I adore dinosaurs. In fact, I adore all things related to dinosaurs. So when Jurassic World finally hit theaters last summer, you better believe I was at the midnight showing, sporting my Jurassic Park t-shirt and sneaking in dinosaur gummy candies. Director Colin Trevorrow’s film is one I’d been anticipating since I first experienced the riveting world demonstrated in Steven Spielberg’s Jurassic Park. The original films introduced to me a world that I had never imagined before. A world where the prehistoric creatures I’d only read about in books were suddenly able to walk among humans. I was more than enthusiastic to take this experience in again.
Jurassic Park originally introduced to us the idea of science enabling the cloning of dinosaurs. By doing this, scientists are able to recreate the creatures that left our world over 65 million years ago. After the dinosaurs have been created, the next thing on the to-do list is to establish a safe place to keep them and show them off to the world. In Jurassic World, we are finally able to see the theme park we’ve all dreamed of put into reality, just twenty-two years later. We see the theme park in the way we’d always hoped it would be—full of visitors, gift shops, and even a Ben & Jerry’s. We see a world that has finally been able to succeed, after years of trying and years of dinosaur-related fatalities.
The plot starts by introducing us to a serious and determined worker, Claire (Bryce Dallas Howard), who is working hard to raise the declining visitor rates the park is facing. Claire’s behavior among the other workers is quick to inform the audience how important the success and popularity of the park is, and the risks the company is willing to take to keep business steady. In order to please more guests, the scientists simply create bigger, better, and more frightening dinosaurs to serve as new attractions. This leads to the creation of an entirely new species of dinosaur, the Indominus rex. They know this dinosaur could become an issue in the park because it is a completely new species that no one knows how to approach or tame. But it is clear to Claire that the risk is worth it if it brings business in.

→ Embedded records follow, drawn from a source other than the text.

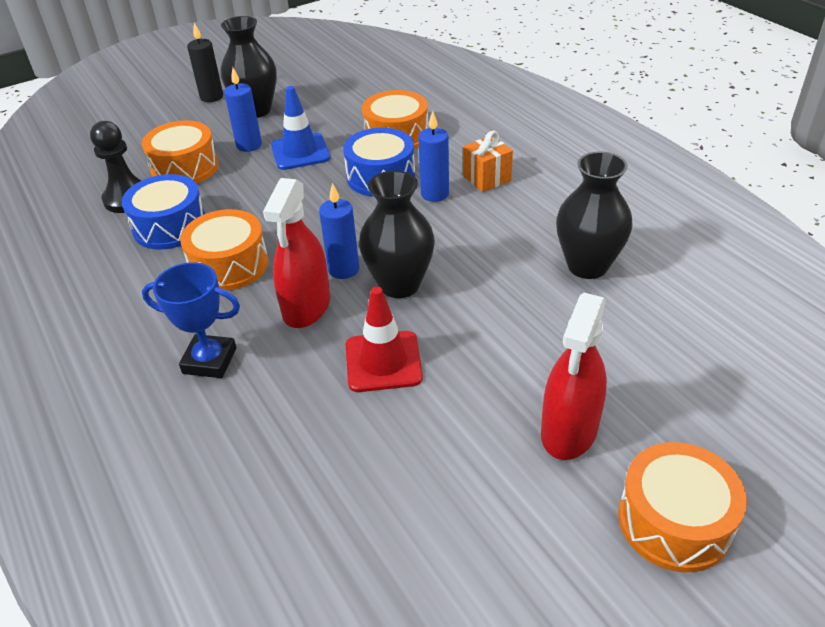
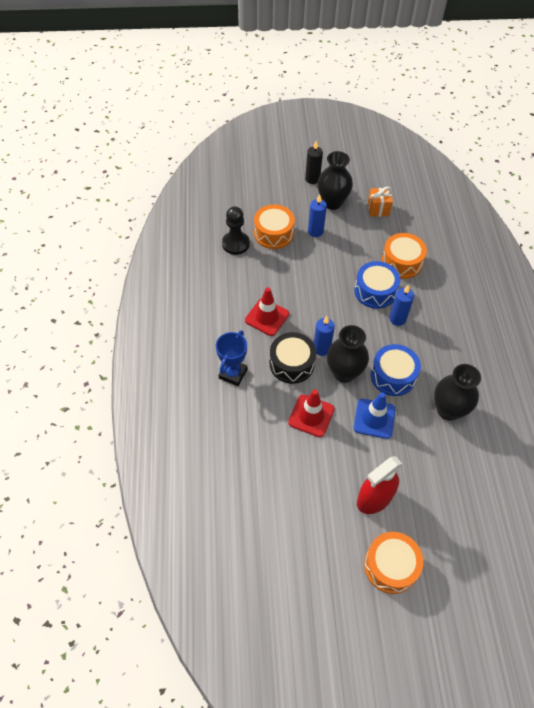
camera: 25 degrees right, 15 degrees up
blue drum [122,174,205,250] -> blue drum moved to [370,344,421,396]
blue trophy [142,262,240,378] -> blue trophy turned 75 degrees clockwise [216,330,247,386]
orange drum [180,209,268,291] -> red traffic cone [245,287,289,336]
red spray bottle [263,178,330,328] -> black drum [270,332,316,384]
blue traffic cone [271,86,330,170] -> blue traffic cone moved to [353,392,395,439]
orange gift [463,131,513,192] -> orange gift moved to [368,187,393,217]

Before the big reveal of this new and dangerous dinosaur, an expert dinosaur “wrangler” named Owen (Chris Pratt) is called in to check that everything with the Indominus rex is secure and ready for the park. And like most of the Jurassic Park films, something goes wrong with how the dinosaurs are contained, and chaos ensues. Once the excitement starts in Trevorrow’s film, it doesn’t stop until the credits are rolling. The fantastic special effects can make you feel like you’re right there, face to face with the monster.
But despite my love of dinosaurs and this film, I have to stop and ask myself, is the actual concept of Jurassic World something I should be so willing to accept in my own world?

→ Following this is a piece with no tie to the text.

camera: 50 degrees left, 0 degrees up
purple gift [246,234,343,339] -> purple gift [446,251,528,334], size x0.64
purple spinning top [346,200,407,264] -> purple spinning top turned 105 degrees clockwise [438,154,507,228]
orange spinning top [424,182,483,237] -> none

With this ability to create something out of nothing, as presented in Jurassic World, we must ask ourselves, where do we draw the line? The concept of “playing God” comes to mind throughout watching these fantastic films, and it seems like this issue could be questioned in today’s culture—even without dinosaurs roaming around. Is it our place to make these great changes in the world, or are we unknowingly making the world a more dangerous place by probing in areas we shouldn’t?
In a world where things such as cloning, self-replicating cells, and a number of other wonders exist, we’re forced to face a culture in which nearly anything can be made new. And yet, with so many opportunities for our culture, we must ask ourselves how far we’re willing to go. Is it our place to make these sort of changes to humanity, or are we, much like the scientists in Jurassic World, simply playing God? Are the characters in Jurassic World innocently trying to further what they can do with technology, or are they altering the natural process of creation for the sake of entertainment?
By remaining sensitive to the changes taking place in our world, we are able to become more aware of what it may mean for our culture. Personally, if science presented our world with the possibility to bring actual dinosaurs back to our world, I’d be tempted—I just can’t shake the idea of riding a triceratops to work in the mornings. It’d be incredible! But should I be that comfortable with changes so great? As Christians, I think we could benefit by questioning more of what is in the world and becoming more aware of how certain changes could affect our culture.
So to any of you planning on seeing this film now that the hype of its release has calmed, I encourage you to consider these concepts and what they may mean for the fate of our culture. But overall, enjoy a very well-done film, that is worthy of praise.